Last week’s newsletter of April 17th discussed a series of questions sent to applicants who filed for special construction of lit, dark, or self-provisioned fiber. Our concerns remain. USAC, presumably at the direction of the FCC, is stating that the questions being asked are consistent with both the FCC’s 2nd E-rate Modernization Order and USAC training/outreach. USAC’s outreach template focuses on the statement, “E-rate funding is only available for eligible schools, libraries and consortia made up of eligible schools and libraries, to purchase eligible services that will be used for an eligible educational purpose.”
USAC is seeking to discover all entities that may utilize the fiber. However, USAC appears to be conflating issues as it relates to special construction. The answer to this question is drastically different when comparing self-provisioned fiber to leased lit or leased dark fiber. Applicants seeking self-provisioned fiber will likely be able to answer this question easily. As the owner of the fiber, the applicant is in full control over who is or is not receiving the benefit of the fiber being installed.
On the other hand, for leased lit fiber or leased dark fiber, the service provider retains ownership of the infrastructure. Applicants do not know, nor care, who the service provider may or may not serve if they add non E-rate funded connections off of a fiber run (laterals). Applicants have been able to seek one-time charges for special construction (prior to the coining of the term special construction) since the beginning of the program. Clarification has been requested to determine if USAC is requiring cost-allocations limited to just the excess strands and any costs for the connections for laterals or if USAC is expecting a pro-rata cost-allocation for the special construction charges themselves. In 1999, the FCC officially recognized that service providers include facility costs in their rates to customers as part of their business practice which the FCC deemed acceptable. The FCC Order DA 99-216 commonly called the “Tennessee Order” cites:
“We recognize that all service providers include within their prices to customers some amount of the cost of building facilities to provide the service. Indeed, by way of analogy, we have allowed common carriers to include within their rates to customers, some amount of the cost of the facilities used to provide such services to customers. Similarly, we would expect ENA to include at least some portion of the cost of the facilities used to provide Internet access service in its rates to Tennessee. Therefore, because we expect Internet access service providers to include some portion of the cost of facilities used to provide Internet access service within the charges for providing Internet access service, and because our rules do not otherwise specifically prohibit support to Internet access service as provided by ENA (as explained below), we cannot, at this time, find that the costs of the underlying facilities to be built by ENA to provide Internet access service to Tennessee should be excluded from ENA's charges for providing Internet access service.”
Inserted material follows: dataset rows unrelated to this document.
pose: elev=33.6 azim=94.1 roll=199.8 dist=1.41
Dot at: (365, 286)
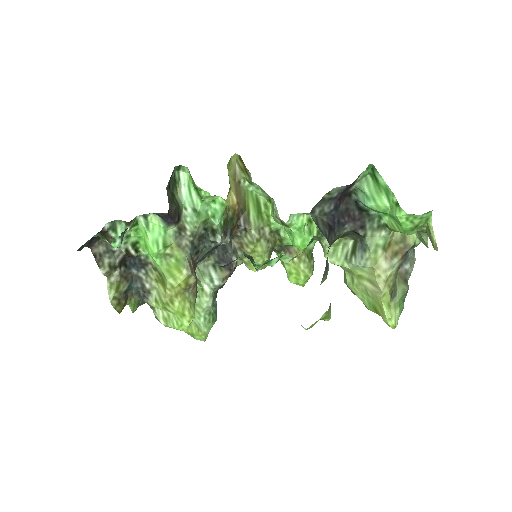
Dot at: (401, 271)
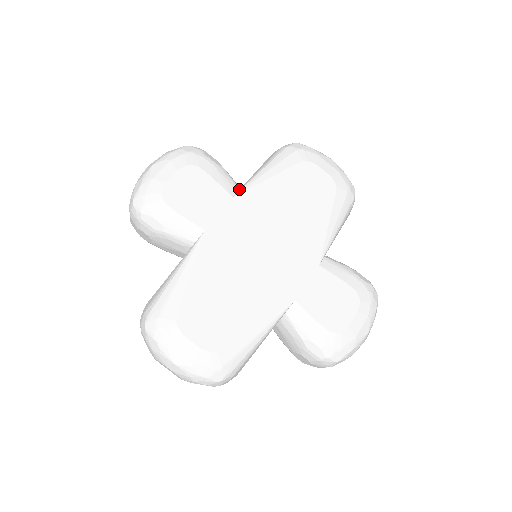
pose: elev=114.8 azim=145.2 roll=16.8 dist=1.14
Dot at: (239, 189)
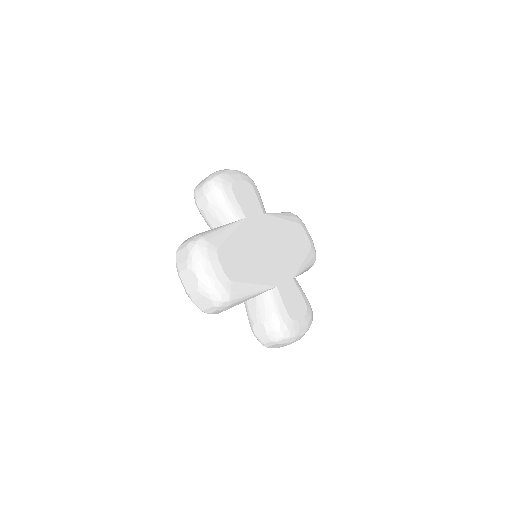
Dot at: (266, 213)
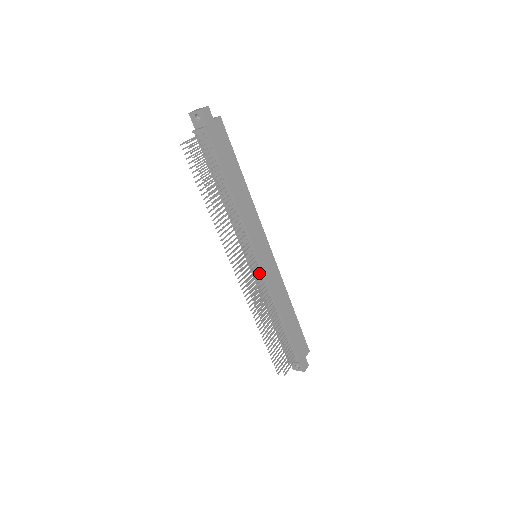
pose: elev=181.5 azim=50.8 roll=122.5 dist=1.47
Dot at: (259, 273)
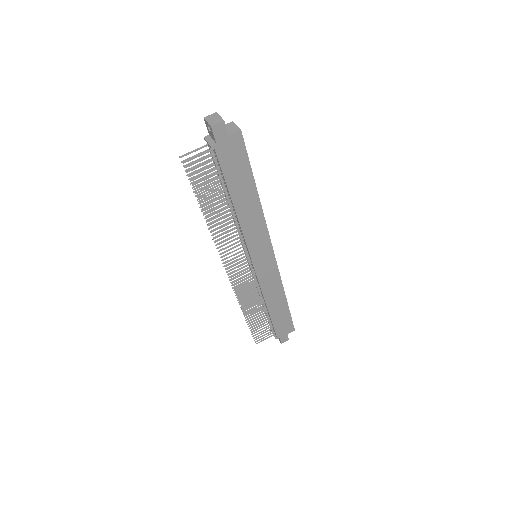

Requiring applicants to itemize potential vendor customers is a major change in policy. Applicants have little to no control over facilities that they do not own, even if they are paying installation/special construction costs. USAC’s outreach template states these additional questions are asked to help the reviewers understand applicant’s specific situation, however the tone and content of the questions foreshadow at a minimum cost allocations of not just the fibers but also of the special construction.
Additionally, USAC appears to be seeking the cost of any fibers not lit in the funding year in which special construction was requested. As a frame of reference, the typical applicant is likely to only light one or two pair of fiber strands to serve their needs but will often install the industry standard of 12-strands. It is more challenging and in some cases more expensive for applicants to procure 2-strand fiber because 2-strand fiber generally requires custom production since requests for 2-strand fiber deviates from the industry’s norm. USAC previously gave unofficial guidance that because 12 strands of fiber are less expensive than two strands of fiber that no cost allocation is necessary since the most cost-effective solution was chosen. This latest inquiry sent seems to indicate otherwise.
Vested stakeholders appear to share the same concern especially with USAC’s current implementation of issuing these questions. While stakeholders may not like the new rules going forward, applying new rules and/or procedures retroactively is troublesome. It is especially problematical when applied to projects USAC has previously approved.